Abstract

Cystic fibrosis (CF) is a genetic disease characterized by airway infection and inflammation with early death resulting from chronic airway disease. Pseudomonas aeruginosa is the most important pathogen in CF airway infections and anti-pseudomonal antibiotics have long demonstrated efficacy in decreasing morbidity and mortality in CF. However, other antibiotics--such as azithromycin--that do not have classical in vitro antimicrobial activity against P. aeruginosa have demonstrated clinical efficacy. A recent clinical trial of azithromycin in the US (for which my laboratory performed quantitative microbiology) demonstrated improvement in lung function and decreased rate of pulmonary exacerbation in those patients who received azithromycin (N = 87) compared with those who received placebo (N = 98), in the absence of a quantitative anti-pseudomonal effect. The mechanism of this activity is not understood, but may be caused by host effects, antibacterial effects or a combination of the two. I have subsequently examined study isolates for an antibiofilm effect and demonstrated no correlation with clinical response. Thus, I hypothesize that azithromycin affects gene expression in P. aeruginosa, which may result in decreased inflammation and improved lung function.

→ To do:
A - Do these statements agree with the abstract on azithromycin and cystic fibrosis? Answer yes or no for each, and quote the deciding words.
(i) More patients received placebo than azithromycin in the US trial.
(ii) The author found that an antibiofilm effect correlated with clinical response.
(iii) Azithromycin has classical in vitro antimicrobial activity against P. aeruginosa.
B - Write what comes next in the abstract on azithromycin and cystic fibrosis, picking up after its final sentence.
The data below come from a separate source.

→ Recorded data:

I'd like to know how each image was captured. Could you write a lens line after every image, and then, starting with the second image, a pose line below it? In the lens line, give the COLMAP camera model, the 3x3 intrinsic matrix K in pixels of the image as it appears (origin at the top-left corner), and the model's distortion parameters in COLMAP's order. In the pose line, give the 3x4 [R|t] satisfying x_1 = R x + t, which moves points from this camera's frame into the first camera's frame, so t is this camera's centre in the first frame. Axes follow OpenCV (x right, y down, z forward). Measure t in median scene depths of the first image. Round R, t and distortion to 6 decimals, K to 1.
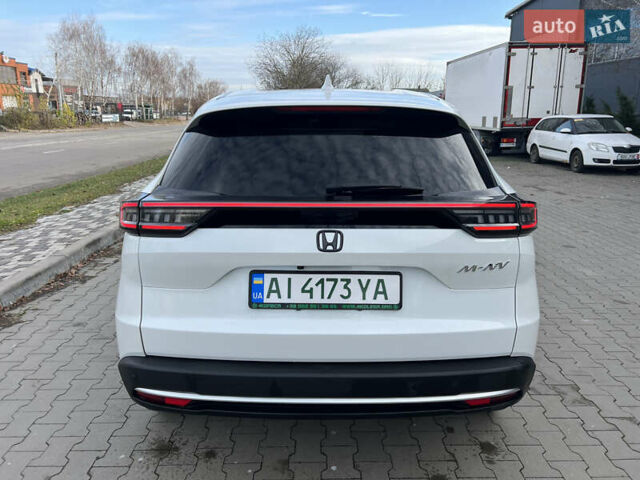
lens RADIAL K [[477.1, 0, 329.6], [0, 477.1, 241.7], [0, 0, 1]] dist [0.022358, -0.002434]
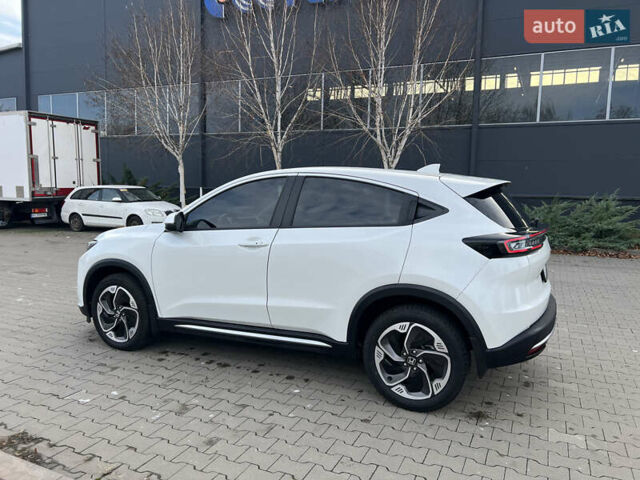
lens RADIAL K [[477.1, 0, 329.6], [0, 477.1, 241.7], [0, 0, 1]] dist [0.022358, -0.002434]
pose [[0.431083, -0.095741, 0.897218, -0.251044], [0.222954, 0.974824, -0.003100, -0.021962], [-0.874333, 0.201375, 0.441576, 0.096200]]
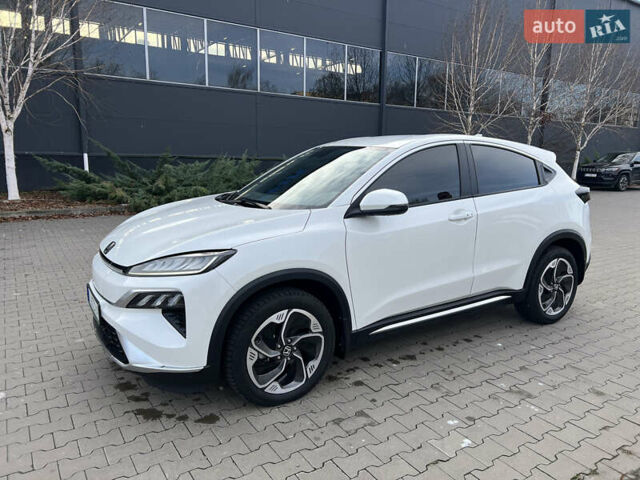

→ Outputs by task:
A -
(i) Yes: "those patients who received azithromycin (N = 87) compared with those who received placebo (N = 98)"
(ii) No: "demonstrated no correlation with clinical response"
(iii) No: "other antibiotics--such as azithromycin--that do not have classical in vitro antimicrobial activity against P. aeruginosa"

B -
Three aims are proposed to test that hypothesis. The first of these is to use gene expression arrays to identify genes in strain PAO1 that are regulated by growth in sub-MIC concentrations of azithromycin. Subsequently, the patient isolates from the US trial of azithromycin in CF will be used to determine whether clinical response to the drug correlates with the presence of azithromycin-regulated genes. Finally, differences in gene regulation between those isolates from responders and non-responders will be examined. The data will be analyzed to determine whether there are specific azithromycin-regulated genes whose expression, or lack of it, is correlated with the CF response to azithromycin therapy. It is hoped that elucidation of this mechanism of action may result in other novel therapies. Additionally, specific markers may be identified to predict CF patient response to azithromycin, thus preventing ongoing treatment with ineffective therapy.

  Funding Agency

Agency
National Institute of Health (NIH)
Institute
National Institute of Allergy and Infectious Diseases (NIAID)
Type
Small Research Grants (R03)
Project #
1R03AI059670-01
Application #
6757739
Study Section
Bacteriology and Mycology Subcommittee 2 (BM)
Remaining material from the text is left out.